Opinión Mauricio Jalife

Albazo legislativo en expresiones de folclore

Reforma que establece la obligación de contar con autorización para usar o explotar expresiones culturales tradicionales de los pueblos y comunidades indígenas.

De manera intempestiva -por no decir clandestina-, el pasado 24 de enero apareció publicado en el Diario Oficial la reforma que establece, por vez primera en la historia del país, la obligación de contar con autorización para usar o explotar expresiones culturales tradicionales de los pueblos y comunidades indígenas. En unas cuantas frases, por no decir palabras, se introduce un cambio histórico -no necesariamente adecuado- que modifica, de tajo y seguramente para siempre, lo que había sido la regulación permisiva de este tipo de creaciones.

Lo primero que debemos subrayar es la sorpresa de la aparición de semejante decreto dado que, como lo reporta la propia gaceta del Senado, existe una iniciativa, en curso de estudio, que crea una ley completa para este mismo fin; no se explica, bajo qué premisa, el Congreso apruebe esta reforma a la Ley Federal del Derecho de Autor, que es un retazo estridente y mal pegado, cuando se está cocinando un marco normativo serio y completo.

Lo segundo que debemos apuntar es la ausencia total que esta reforma aporta al mejoramiento de la protección y difusión de las obras que pretende tutelar, a partir de un radical y absurdo prohibicionismo, que poco aporta a la solución requerida. Para todos los países que han legislado en la materia, y para los organismos internacionales que han fijado agendas claras en el tema, el reconocimiento y protección de las creaciones nativas e indígenas busca, en primera instancia, preservar su identidad, honrar su paternidad, promover su conocimiento y otorgar a sus colectivos una remuneración justa por su uso.

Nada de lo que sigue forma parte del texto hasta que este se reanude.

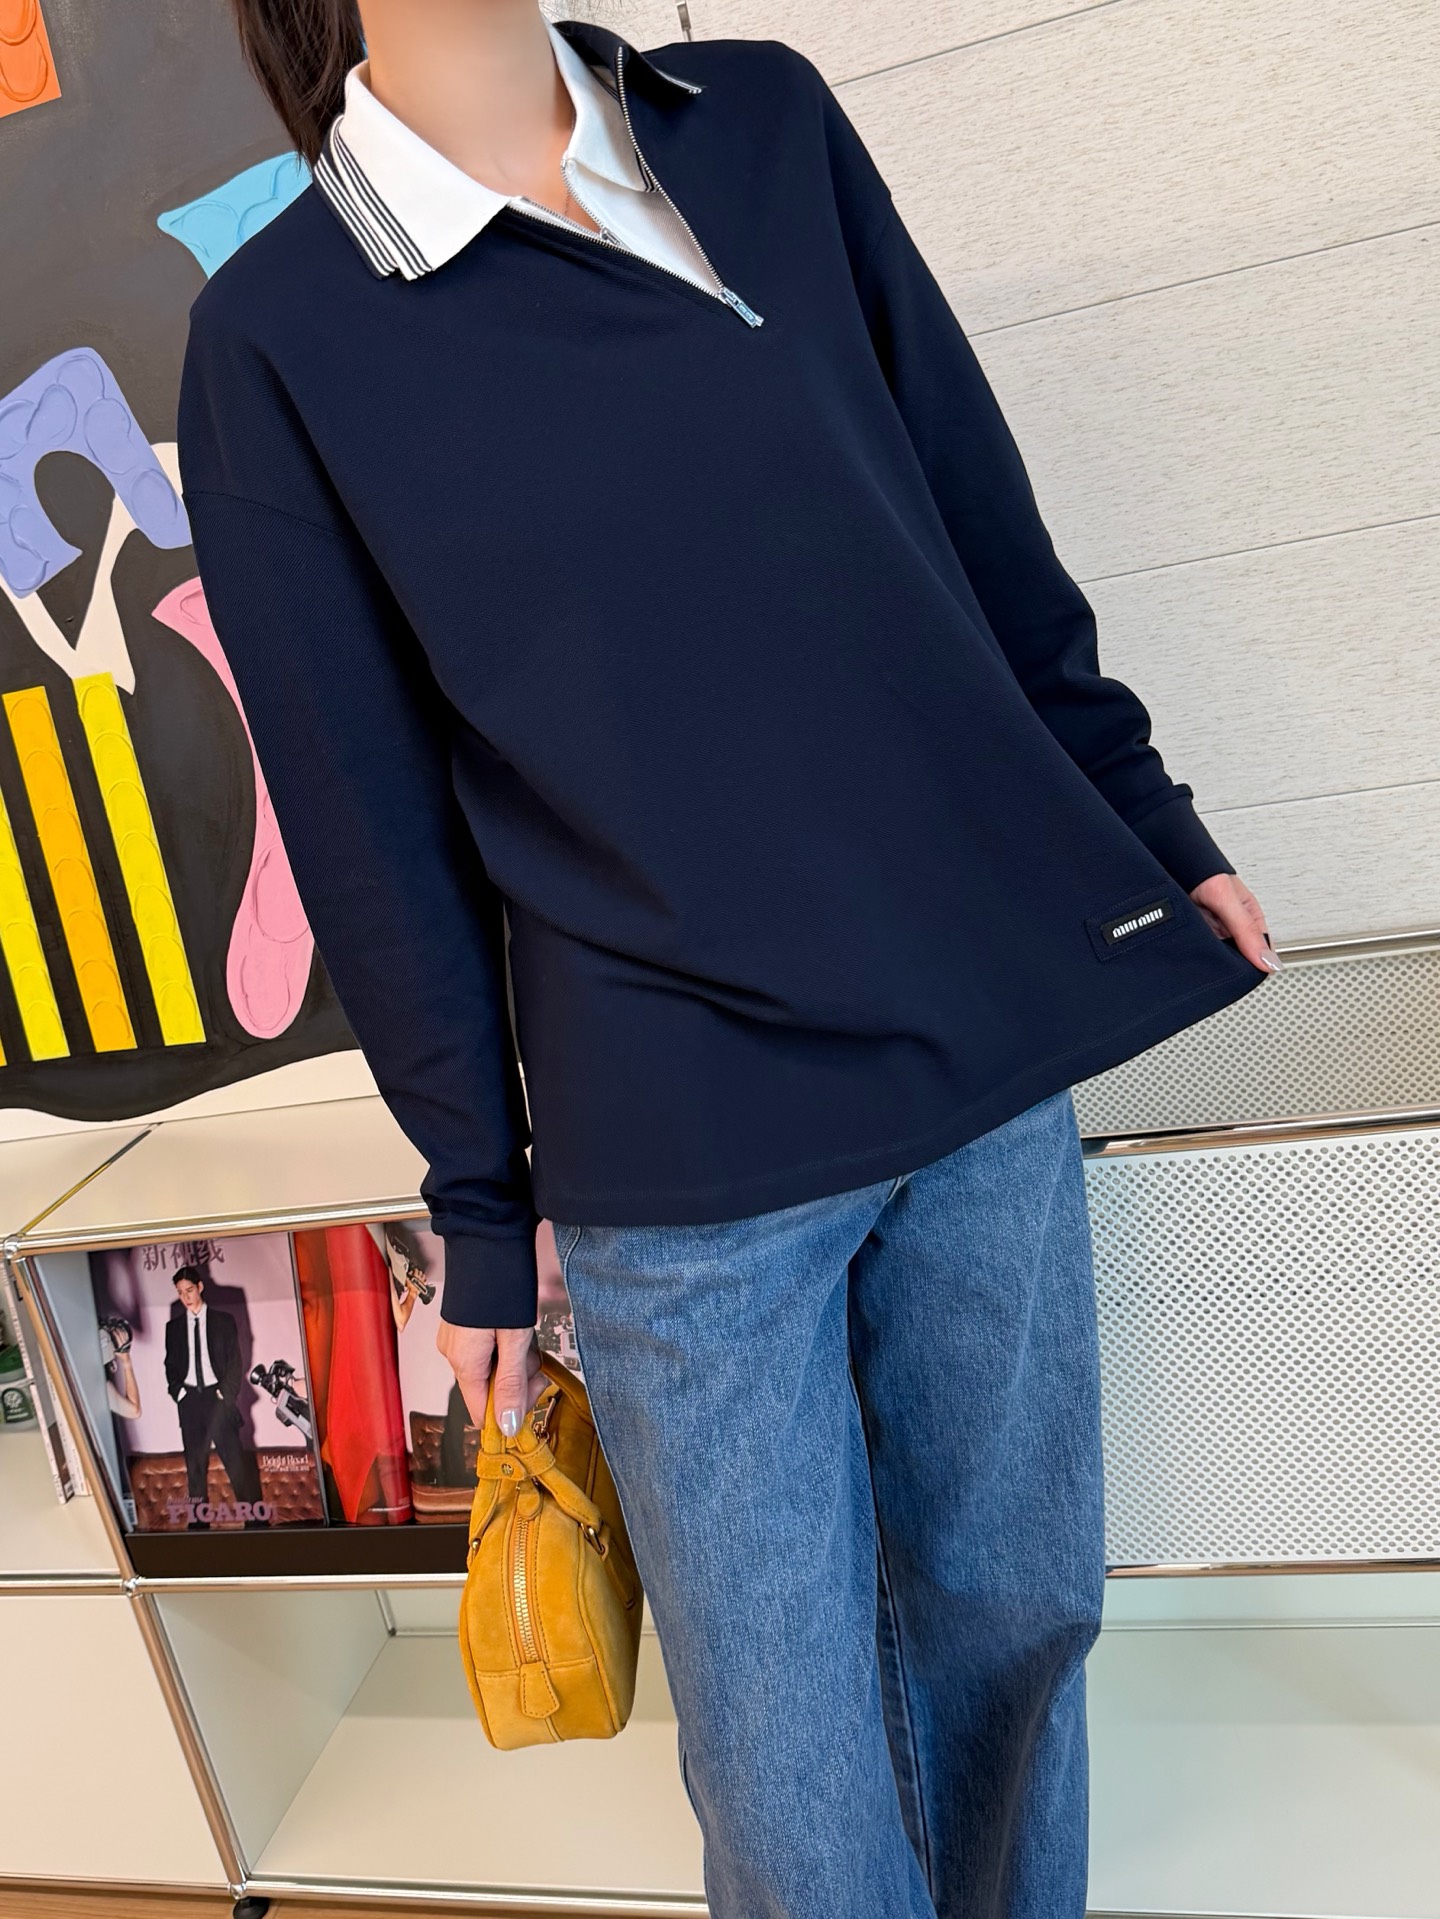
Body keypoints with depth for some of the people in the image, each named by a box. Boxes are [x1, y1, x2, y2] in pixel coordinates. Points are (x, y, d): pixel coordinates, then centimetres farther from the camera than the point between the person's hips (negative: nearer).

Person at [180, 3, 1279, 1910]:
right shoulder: (276, 332, -2)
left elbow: (978, 501, 12)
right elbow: (371, 817, -2)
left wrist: (1144, 813, 13)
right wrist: (482, 1201, 2)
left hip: (995, 1035, 4)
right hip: (682, 1157, -3)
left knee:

La reforma, en cambio, desde la pura restricción, abre todas las interrogantes, pero no ofrece respuestas. ¿Están autorizados los propios integrantes de las comunidades para explotar las obras? ¿Desde hoy es violación a los derechos de las comunidades seguir haciendo uso de motivos de arte indígena que se han usado por una empresa reiteradamente? ¿Quién detenta la representación de dichas comunidades para otorgar la autorización? ¿Qué sanción existe por violar estas disposiciones? Estas son solo las más básicas de las preguntas, pero habría muchas más que formular.

Cuando una ley peca de tal nivel de improvisación e imperfección, el resultado corre por dos bandas: o se vuelve letra muerta, o causa el efecto contrario de lo que pretende. Si no existe certeza jurídica para usar obras de colectivos indígenas, su empleo podría volverse tierra fértil para la extorsión y la inseguridad, haciendo que muchos interesados reculen en sus propósitos de usar y difundir estas expresiones culturales. De esa manera, el objetivo promotor de la ley se corrompe: las obras no se usan y por tanto no se divulgan, y la comunidad no recibe compensación alguna por ello.

Esta reforma es una muestra plausible de que una sana legislación debe abandonar el protagonismo de congresistas que 'compran' un tema que les parece seductor, y concentrarse en confeccionar leyes bajo parámetros técnicos depurados, alejando las ocurrencias y los despropósitos de sus tareas. El peor escenario sería, que después de tres décadas de aspirar a una legislación en la materia, debamos convivir con una solución inexplicable, incompleta y superficial.